The thinking behind Piss Christ is supposed to be that of a statement regarding the misuse of religion, which wilfully uses Christ's crucifixion as the vehicle to present this statement.
This definitely polarises the intent of the artist towards a blasphemous modern position in the intention behind the work of art.
The work's title 'Piss Christ' also suggests intentional disregard towards the sensitive nature of the subject matter central to the work of art (which it is, even if it is repulsive to the observer).
The influential piece of work, which was made in 1987 and first exhibited in 1989, does have some merit though and I say that as a Christian.
If for a moment as a Christian you disregard the blasphemous modern position of the piece there is actually something quite 'Christian' about the it.
Upon coming across Piss Christ for the first time my initial preconceptions were that of revulsion, however they have changed when placed in the context of the usage of bodily fluids which have been missing from nearly all depictions of Christ on the crucifix.
What Christ endured on the cross was not a sanitised affair.
It was far worse than you can imagine and bodily fluids would have been abundant from faeces, urine, tears, sweat and blood. An altogether horrific image which has never been captured and maybe never should be because the focus for Christians is on the victory in Christ's resurrection and not to dwell on the death.
However the magnitude of Christ's sacrifice has been played down and sanitised in the art world and Christian worship due to the extreme nature of the scourging and crucifixion process.
But maybe this moment of sacrifice needs to be observed for a moment at least in order to take stock of the magnitude of Christ's bodily death before resurrection.
There is a mournful and serene beauty to be observed in Piss Christ and if sweat, tears, faeces and blood were added into the piece it would have possibly added gravitas to it.
But from what I can gather, the intention behind the piece was not one of paying homage to the reality of Christ's gift to mankind, but to degrade it by using it as a medium to express an opinion on religion.

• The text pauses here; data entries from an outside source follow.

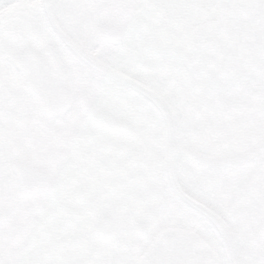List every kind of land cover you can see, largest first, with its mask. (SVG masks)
<instances>
[{
    "label": "flooded vegetation",
    "instance_id": "1",
    "mask_svg": "<svg viewBox=\"0 0 264 264\" xmlns=\"http://www.w3.org/2000/svg\"><path fill=\"white\" fill-rule=\"evenodd\" d=\"M219 14L220 0H22L0 13V193H13L0 264H137L164 229L194 234L227 264L208 222L169 193L163 124L136 85L171 109L182 191L220 218L242 264H264V183L217 187L224 173H264V84L217 93L183 59L143 46L157 22L196 30ZM62 90L70 107L46 116L45 93ZM21 161L54 185L22 195Z\"/></svg>",
    "mask_w": 264,
    "mask_h": 264
},
{
    "label": "water",
    "instance_id": "2",
    "mask_svg": "<svg viewBox=\"0 0 264 264\" xmlns=\"http://www.w3.org/2000/svg\"><path fill=\"white\" fill-rule=\"evenodd\" d=\"M143 46L147 51L183 59L193 76L217 93L232 89L242 81L264 84V0H220V14L217 20L196 30H178L157 22L152 32L144 39ZM131 89L154 108L163 124V175L169 193L208 222L222 245L227 264H242L229 232L220 218H216L207 207L187 196L176 181L174 159L185 153L176 146L171 109L158 94L141 85ZM32 94L40 100L39 92ZM45 97L46 116L61 117L70 107V98L65 90L46 92ZM92 112L95 114L93 116L98 118L97 123L104 125L105 116L94 111H88L89 115H92ZM12 170L22 195L41 194L38 191L40 180L54 185L48 175L24 161L15 163ZM10 211L9 208L0 215V225L6 222ZM137 264L219 263L215 254L194 234L179 229H164L155 236Z\"/></svg>",
    "mask_w": 264,
    "mask_h": 264
},
{
    "label": "rangeland",
    "instance_id": "3",
    "mask_svg": "<svg viewBox=\"0 0 264 264\" xmlns=\"http://www.w3.org/2000/svg\"><path fill=\"white\" fill-rule=\"evenodd\" d=\"M18 3V2H17ZM16 3V5H17ZM10 4L12 5L13 3H9L8 0H0V10H2V8L4 7H7L9 6L10 7ZM15 5V4H13ZM12 5V6H13ZM8 7V8H9ZM247 84H250V83H245V85ZM234 93H236L234 91ZM223 100H228L229 97L228 96H223L222 97ZM58 132V126L56 125H47V129H46V135L48 134H51L52 138H56V134ZM48 138V136H47ZM47 142L49 143L50 141L47 139ZM50 144V143H49ZM46 148H49L48 146H46ZM53 148H55V146H53ZM223 154H226V155H229L231 154V151L229 150H226V151H223ZM229 174L228 173H224L222 174V179L224 180V184L221 183L219 184L217 187H218V193L219 194H227V193H232L233 195L235 194L234 192V189L232 187V185H230V180H233V182L237 183L239 181H245L247 183H256L257 181L260 182V183H264V173H252V174H248V175H245L244 177H242L240 174H232V176H228ZM253 194H249V196L251 197ZM12 196H13V193L9 190H2L1 193H0V211L6 207V205H9L11 204V200H12ZM231 204H234L233 201H230ZM221 264V263H219Z\"/></svg>",
    "mask_w": 264,
    "mask_h": 264
},
{
    "label": "bare ground",
    "instance_id": "4",
    "mask_svg": "<svg viewBox=\"0 0 264 264\" xmlns=\"http://www.w3.org/2000/svg\"><path fill=\"white\" fill-rule=\"evenodd\" d=\"M8 1H9V3L16 4L17 2H20V1H22V0H8ZM13 4H12V5H13ZM12 5L10 4V7H11ZM8 7H9V6H7V7H5V8L3 7L2 10H0V13L6 11V10L8 9ZM10 7H9V8H10Z\"/></svg>",
    "mask_w": 264,
    "mask_h": 264
}]
</instances>
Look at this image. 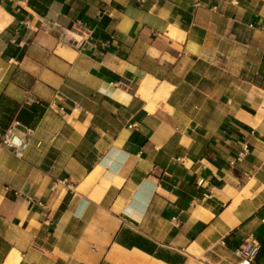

So to summarise Piss Christ I would say it is a great work of art but denigrates the crucifixion and is a possible precursor to blasphemous modern, however as a Christian it made me pause for thought on Christ's bodily death and for that and that alone I am glad to have come across this piece.
I hate to say it but this piece of work has indirectly has a profound impact on the way I, and I'm sure many other Christians, view the cross and probably for the better.
No Christian is going to say "yes I like the idea of an effigy of my saviour covered in urine" because such a piece of art is abhorrent to them and attempting to justify Piss Christ in its current form is almost impossible for Christians. But there is good to be extrapolated from Piss Christ's creation if we look beyond the blasphemy of the creator of this work.